Want More Energy? Start Napping!

The world is full of huge unknowns: Is there other intelligent life out there? Did the chicken or the egg come first? Why are you so tired all the time? The first two might never be solved, but there’s actually reason for that energy dip that hits so often, especially in the afternoon: Humans didn’t always cram all of their sleep into one long chunk at night.

The History of Sleep

Want More Energy?

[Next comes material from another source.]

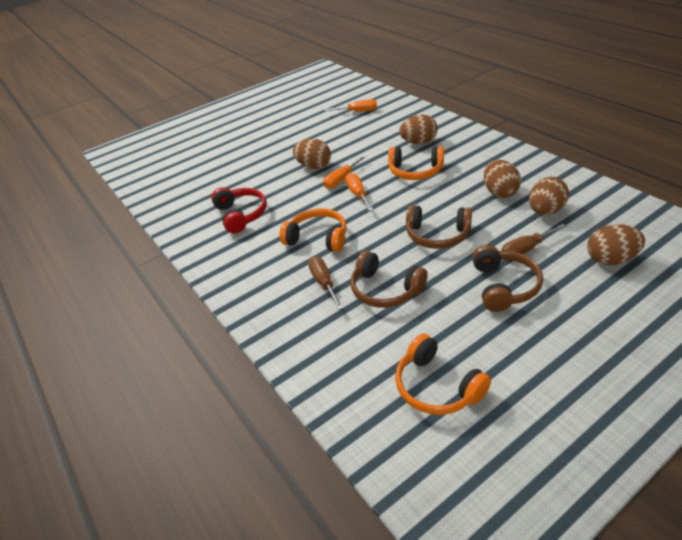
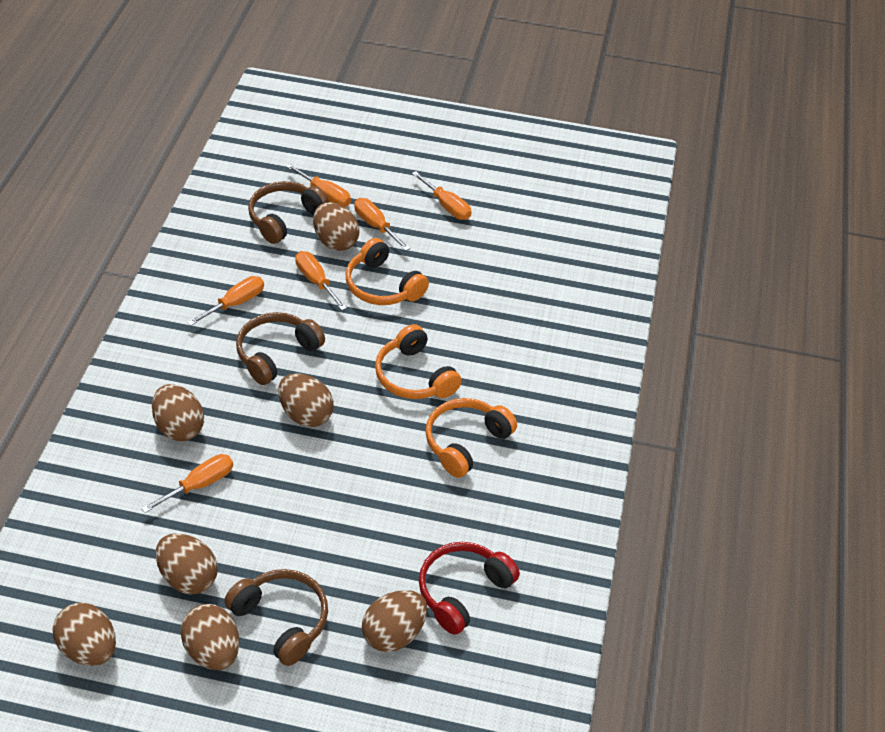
brown egg: 5 -> 7
brown screwdriver: 2 -> 0
orange screwdriver: 3 -> 6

Start Napping!

Your ancestors used to snooze at night, just like you do, but they would split up their shut-eye into two shorter segments–a few hours of sleep, followed by a period of being awake, then a few more hours of sleep. This pattern is known as segmented sleep and it’s what everyone naturally did. The two sleep segments even have names: first sleep and second sleep.

And people didn’t just spend that time between first and second sleep lying in bed staring at the ceiling (the way you probably do when it’s 3:00am and you’re tossing and turning). They put it to good use! They had sex, they came up with solutions to problems, they wrote (Shakespeare is even rumored to have penned his best lines during the hours between first and second sleep).

A Case for Naps

What does segmented sleep have to do with how tired you feel today? Because you only get one long chunk of sleep per night, you force your body to go longer without rest–16 hours or more at a time. And that’s where naps come in. By catching some Zzz’s in the middle of the day, you can do your body, brain, and mood a load of good. Research shows that napping won’t just energize you, it also helps reduce stress, boost your immune system and improve memory and problem-solving skills.

Make Sure the Time is Right

Want More Energy? Start Napping!

It’s not enough to take a nap, you need to make sure you do it at the right point in the day. Hit the nap at the right time and you’ll feel amazing after 10 to 20 minutes of shut-eye (that’s the optimal length for a nap). Hit it wrong and you’ll wake up groggier than before. That’s because your brain naturally cycles through a circadian rhythm as you go about your day–certain times you’re naturally more alert and other times you naturally feel drowsier. It varies person to person and also depends on when you typically go to bed and wake up, but most people often feel themselves dragging in the early afternoon. And that’s exactly when you should hit the sofa and rest your eyes for a little.

It’s possible to get even more specific. According to Sara Mednick, PhD, author of Take a Nap! Change Your Life, you should pick a time in the day when your nap will have an equal amount of slow-wave sleep and REM. Work backwards from when you woke up. If you opened your eyes at 7:00am, your ideal nap will happen at 2:00pm. If you woke up at 6:00am, lie down around 1:30pm. Alarm go off at 7:30am? Start your nap around 2:30pm.